Thursday, February 24, 2005

Spellings leaves CA behind

While Spellings is out there pushing her image as being 'flexible' and 'listening' to the states, I'm calling her on this bull because I'm wondering if favored treatment for certain states is the trend.

Instead of changing the damn law for all, it's looking more and more as though her tactics may be to divide and conquer the states.

Red states: if you're good, you get special treatment, kisses and all. North Dakota and Utah just scored a coup on teacher qualifications. Utah may be set for even more special hugs from Spellings.

And as for the 'blue' states: the first example is California.

Remember that recently, California is being asked to 'fail' more districts by the feds.

The pending Utah decision prompted LAT to put out this editorial:
Let's Try 'No State Left Behind'

Why can't California get the same deal as Utah regarding the No Child Left Behind Act? As the new U.S. secretary of Education, Margaret Spellings is showing welcome flexibility — but troubling inconsistency — when it comes to enforcing the arcane and sometimes nonsensical regulations covering schools.

Utah wants permission to use its own accountability system rather than the federal one, and its House of Representatives recently passed a bill giving state education rules priority. Spellings has said she's willing to visit Utah and listen, and that's promising talk. Utah does a superior job of tracking achievement, by measuring year-to-year improvement of each student. That's the gold standard for leaving no child behind, not the federal law's convoluted statistical juggling that requires a certain number of students from all sorts of tiny demographic subgroups to meet an imaginary bar called "proficiency."

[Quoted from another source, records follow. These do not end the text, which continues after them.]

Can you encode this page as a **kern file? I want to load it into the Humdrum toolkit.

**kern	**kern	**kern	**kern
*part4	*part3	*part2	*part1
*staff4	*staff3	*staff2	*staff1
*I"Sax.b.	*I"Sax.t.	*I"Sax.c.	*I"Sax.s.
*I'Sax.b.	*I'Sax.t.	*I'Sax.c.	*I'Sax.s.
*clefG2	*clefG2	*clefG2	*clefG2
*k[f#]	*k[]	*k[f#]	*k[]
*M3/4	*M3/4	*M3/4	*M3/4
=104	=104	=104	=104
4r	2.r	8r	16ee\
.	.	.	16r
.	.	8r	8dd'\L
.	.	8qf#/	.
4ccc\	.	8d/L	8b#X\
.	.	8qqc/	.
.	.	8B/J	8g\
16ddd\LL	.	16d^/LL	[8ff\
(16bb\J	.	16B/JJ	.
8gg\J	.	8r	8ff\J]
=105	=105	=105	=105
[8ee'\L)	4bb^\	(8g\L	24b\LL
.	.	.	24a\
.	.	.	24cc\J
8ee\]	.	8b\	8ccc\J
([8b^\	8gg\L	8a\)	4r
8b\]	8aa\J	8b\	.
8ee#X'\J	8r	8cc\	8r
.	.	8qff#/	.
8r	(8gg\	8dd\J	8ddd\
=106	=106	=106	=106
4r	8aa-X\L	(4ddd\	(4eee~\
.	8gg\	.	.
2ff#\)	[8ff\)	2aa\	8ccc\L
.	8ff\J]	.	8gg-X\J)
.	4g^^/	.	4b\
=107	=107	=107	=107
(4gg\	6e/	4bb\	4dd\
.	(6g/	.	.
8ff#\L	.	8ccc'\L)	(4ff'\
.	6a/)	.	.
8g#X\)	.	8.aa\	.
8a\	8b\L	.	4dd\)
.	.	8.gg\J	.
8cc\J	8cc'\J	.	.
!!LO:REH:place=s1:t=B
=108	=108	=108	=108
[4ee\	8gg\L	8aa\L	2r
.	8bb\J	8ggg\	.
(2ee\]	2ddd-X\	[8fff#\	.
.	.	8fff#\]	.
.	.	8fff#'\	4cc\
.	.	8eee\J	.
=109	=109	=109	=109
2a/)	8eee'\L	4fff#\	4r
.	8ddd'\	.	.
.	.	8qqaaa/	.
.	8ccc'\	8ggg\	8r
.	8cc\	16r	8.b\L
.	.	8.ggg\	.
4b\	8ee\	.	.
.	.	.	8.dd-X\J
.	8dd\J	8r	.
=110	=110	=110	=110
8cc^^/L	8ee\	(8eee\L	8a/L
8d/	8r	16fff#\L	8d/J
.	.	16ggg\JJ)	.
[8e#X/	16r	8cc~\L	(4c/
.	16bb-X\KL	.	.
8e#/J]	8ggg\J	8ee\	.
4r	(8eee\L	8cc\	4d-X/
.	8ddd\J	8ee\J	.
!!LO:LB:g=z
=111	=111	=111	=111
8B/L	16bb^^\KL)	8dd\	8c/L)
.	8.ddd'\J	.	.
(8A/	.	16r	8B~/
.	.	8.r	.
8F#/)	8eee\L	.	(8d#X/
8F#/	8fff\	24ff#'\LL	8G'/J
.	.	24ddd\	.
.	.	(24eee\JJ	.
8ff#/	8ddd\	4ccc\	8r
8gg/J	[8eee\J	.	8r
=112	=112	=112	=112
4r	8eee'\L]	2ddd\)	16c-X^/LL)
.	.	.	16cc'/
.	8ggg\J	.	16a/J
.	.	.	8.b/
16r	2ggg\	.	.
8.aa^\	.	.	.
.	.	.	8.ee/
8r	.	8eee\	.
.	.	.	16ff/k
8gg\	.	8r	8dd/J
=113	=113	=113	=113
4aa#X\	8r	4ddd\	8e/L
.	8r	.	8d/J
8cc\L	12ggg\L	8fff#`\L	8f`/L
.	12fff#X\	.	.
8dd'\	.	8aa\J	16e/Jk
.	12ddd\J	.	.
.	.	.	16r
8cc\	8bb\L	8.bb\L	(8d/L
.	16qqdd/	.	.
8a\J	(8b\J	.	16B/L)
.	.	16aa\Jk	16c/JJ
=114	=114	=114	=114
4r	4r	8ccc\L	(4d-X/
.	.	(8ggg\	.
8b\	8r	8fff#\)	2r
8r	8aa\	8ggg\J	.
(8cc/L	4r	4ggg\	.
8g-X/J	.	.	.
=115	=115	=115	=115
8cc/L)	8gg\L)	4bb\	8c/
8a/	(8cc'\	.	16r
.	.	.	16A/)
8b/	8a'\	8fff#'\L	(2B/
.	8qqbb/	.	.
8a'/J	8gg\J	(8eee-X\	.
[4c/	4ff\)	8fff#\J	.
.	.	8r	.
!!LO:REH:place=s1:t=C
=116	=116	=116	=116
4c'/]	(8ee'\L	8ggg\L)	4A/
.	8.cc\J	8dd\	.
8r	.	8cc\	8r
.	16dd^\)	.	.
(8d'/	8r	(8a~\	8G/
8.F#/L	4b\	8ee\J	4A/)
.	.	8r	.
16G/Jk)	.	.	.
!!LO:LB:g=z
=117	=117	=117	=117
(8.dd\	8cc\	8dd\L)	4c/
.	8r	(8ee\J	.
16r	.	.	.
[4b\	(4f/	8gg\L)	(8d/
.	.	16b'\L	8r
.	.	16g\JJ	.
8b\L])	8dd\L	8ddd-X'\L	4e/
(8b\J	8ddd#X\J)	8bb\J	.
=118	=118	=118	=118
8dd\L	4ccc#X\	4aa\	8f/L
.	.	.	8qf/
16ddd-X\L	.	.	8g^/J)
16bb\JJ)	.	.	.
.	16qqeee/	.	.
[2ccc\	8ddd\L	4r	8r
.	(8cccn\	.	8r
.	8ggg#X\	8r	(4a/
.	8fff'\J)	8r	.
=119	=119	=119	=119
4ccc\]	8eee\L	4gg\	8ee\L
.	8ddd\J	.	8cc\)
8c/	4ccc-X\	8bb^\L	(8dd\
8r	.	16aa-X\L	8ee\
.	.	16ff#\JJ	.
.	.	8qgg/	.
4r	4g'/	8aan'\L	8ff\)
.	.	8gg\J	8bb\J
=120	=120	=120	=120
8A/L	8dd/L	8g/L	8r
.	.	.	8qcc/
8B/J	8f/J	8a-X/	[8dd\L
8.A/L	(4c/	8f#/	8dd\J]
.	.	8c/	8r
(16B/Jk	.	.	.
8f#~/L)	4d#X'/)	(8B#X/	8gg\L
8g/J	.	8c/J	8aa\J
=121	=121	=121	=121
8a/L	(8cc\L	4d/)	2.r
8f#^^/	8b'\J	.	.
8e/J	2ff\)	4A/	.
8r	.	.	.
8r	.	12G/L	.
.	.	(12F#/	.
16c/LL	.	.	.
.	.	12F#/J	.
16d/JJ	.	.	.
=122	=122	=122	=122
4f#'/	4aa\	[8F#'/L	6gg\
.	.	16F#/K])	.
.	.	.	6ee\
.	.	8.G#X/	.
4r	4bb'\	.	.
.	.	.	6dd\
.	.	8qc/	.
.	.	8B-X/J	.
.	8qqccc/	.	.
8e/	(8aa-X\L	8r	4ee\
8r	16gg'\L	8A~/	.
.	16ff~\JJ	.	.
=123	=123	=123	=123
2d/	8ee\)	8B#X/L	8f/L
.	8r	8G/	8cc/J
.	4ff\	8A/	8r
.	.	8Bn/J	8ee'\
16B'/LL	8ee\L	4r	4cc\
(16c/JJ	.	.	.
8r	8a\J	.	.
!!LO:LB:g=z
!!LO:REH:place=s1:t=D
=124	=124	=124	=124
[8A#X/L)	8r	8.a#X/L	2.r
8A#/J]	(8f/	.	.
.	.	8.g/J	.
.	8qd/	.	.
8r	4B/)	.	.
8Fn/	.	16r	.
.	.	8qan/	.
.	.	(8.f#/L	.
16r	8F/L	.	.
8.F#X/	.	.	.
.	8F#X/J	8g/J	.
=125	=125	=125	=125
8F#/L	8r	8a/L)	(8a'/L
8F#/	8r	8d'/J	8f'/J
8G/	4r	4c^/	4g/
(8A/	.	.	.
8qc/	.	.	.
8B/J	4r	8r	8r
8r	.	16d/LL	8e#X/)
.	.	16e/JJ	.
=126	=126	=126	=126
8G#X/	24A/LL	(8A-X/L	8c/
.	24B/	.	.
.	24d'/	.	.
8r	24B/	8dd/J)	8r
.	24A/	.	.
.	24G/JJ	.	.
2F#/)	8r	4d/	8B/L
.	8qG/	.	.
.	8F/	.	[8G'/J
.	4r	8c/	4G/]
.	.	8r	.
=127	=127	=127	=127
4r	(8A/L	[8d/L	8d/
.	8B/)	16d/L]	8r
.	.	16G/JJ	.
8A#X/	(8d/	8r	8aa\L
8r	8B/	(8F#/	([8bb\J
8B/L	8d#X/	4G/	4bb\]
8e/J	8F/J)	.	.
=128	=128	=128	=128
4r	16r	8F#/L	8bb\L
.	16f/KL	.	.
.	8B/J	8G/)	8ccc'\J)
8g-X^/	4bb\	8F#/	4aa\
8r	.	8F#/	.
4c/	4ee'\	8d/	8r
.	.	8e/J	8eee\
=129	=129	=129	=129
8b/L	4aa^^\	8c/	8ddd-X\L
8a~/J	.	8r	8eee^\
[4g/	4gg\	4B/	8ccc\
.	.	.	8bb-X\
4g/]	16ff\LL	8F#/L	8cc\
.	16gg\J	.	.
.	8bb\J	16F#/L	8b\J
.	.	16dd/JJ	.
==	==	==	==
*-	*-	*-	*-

California gets no such friendly ear when it comes to measuring achievement among the state's school districts. Spellings' office insists that the state add about 300 school districts to the "failing" list because they avoided censure only via a California escape clause: Any district that can improve scores among low-income students by a certain amount is safe, no matter how its other students fared. Individual schools have no such flexibility; this is extended to districts only.

State officials are concerned about putting outstanding school systems in danger of being dismantled — which can happen under the federal law after a few failing years — simply because a handful of students in a couple of schools don't meet their testing goals.

This has been a pressing issue, especially among special-education students who, in one of the law's more inane provisions, must make the same progress toward proficiency as everyone else. In addition, close to half of the "failing" California schools fell short not because their students tested badly but because not enough students in every demographic subgroup took the test.

Though the state is right to seek a way around these strictures, its escape clause could serve a less-innocent purpose. A school district could fail most of its students miserably but avoid trouble by getting one group, the low-income students, to improve. Federal officials are right to find this unacceptable.

In considering California's situation, Spellings should keep in mind that this state has set high testing standards, unlike many others. It's not trying to get out of working for achievement by all students, and in fact has a better accountability system than the federal law provides. The state shouldn't be allowed to game the law, but it does need someone to listen to what the problem is here. Spellings can be that person, if she chooses.
And if I'm wrong on this, count me as very happy to be wrong.